What factors drive the diversification dynamics across clades is a central question in macroevolution. Geographic distribution, together with changes in ecology, species interaction, and dispersion patterns, is one of the most important factors associated with the patterns of speciation and extinction of clades. Goldberg et al. 2011 introduced the GeoSSE model (geographic state-dependent speciation and extinction) to help address these questions. This model incorporates lineage dispersion, speciation by cladogenesis and sympatric speciation as well as area-dependent extinction rates.
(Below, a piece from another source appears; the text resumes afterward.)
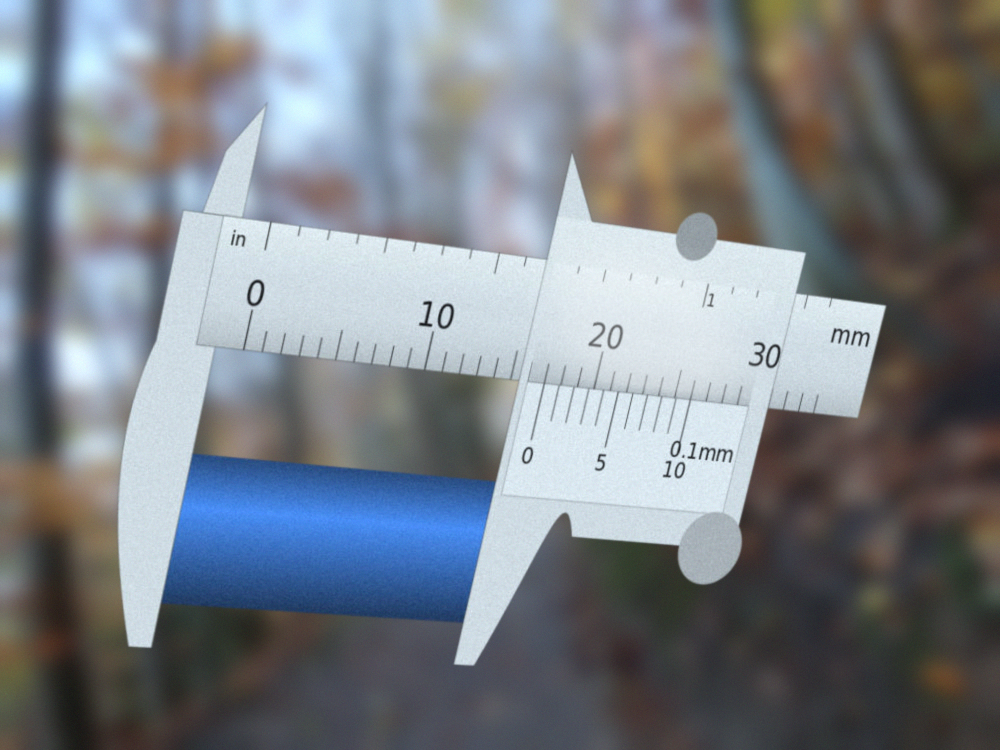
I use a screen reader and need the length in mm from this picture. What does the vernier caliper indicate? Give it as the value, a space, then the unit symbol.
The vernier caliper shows 17.0 mm
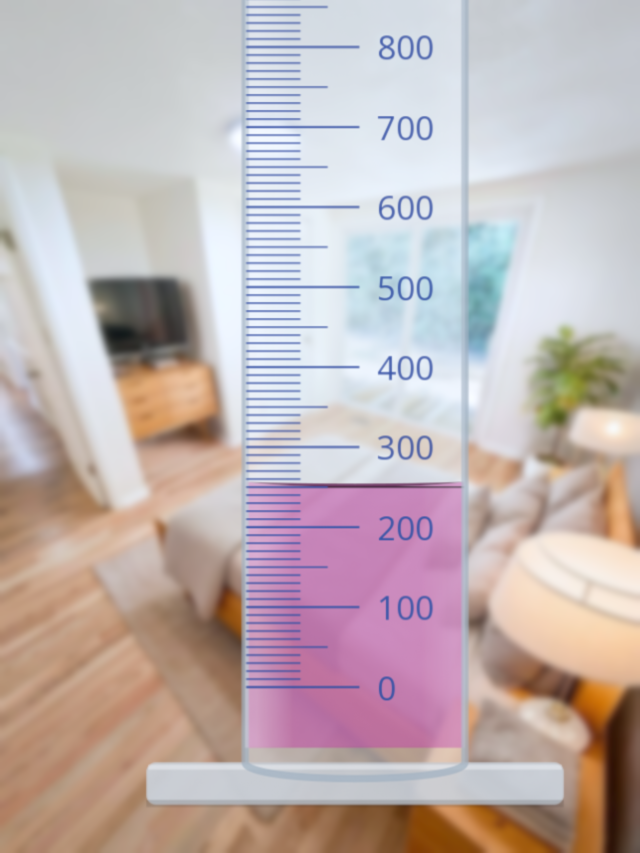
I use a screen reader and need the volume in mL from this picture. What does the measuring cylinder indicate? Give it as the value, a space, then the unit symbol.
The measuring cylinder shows 250 mL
Unfortunately, the same issue with model inadequacy demonstrated for the BiSSE model (Binary State Speciation and Extinction) is present on the GeoSSE model as originally implemented. Recently, Jeremy Beaulieu, Brian O'Meara, and I published (Caetano et al., 2018 - Evolution) an extensive evaluation of the behavior of the GeoSSE model and introduced the use of hidden states in order to adequatelly take into account diversification shifts that are not associated with patterns of geography. We show that the use of hidden states significantly improve the adequacy of the GeoSSE model. Our implementation, named GeoHiSSE, is available on the 'hisse' package.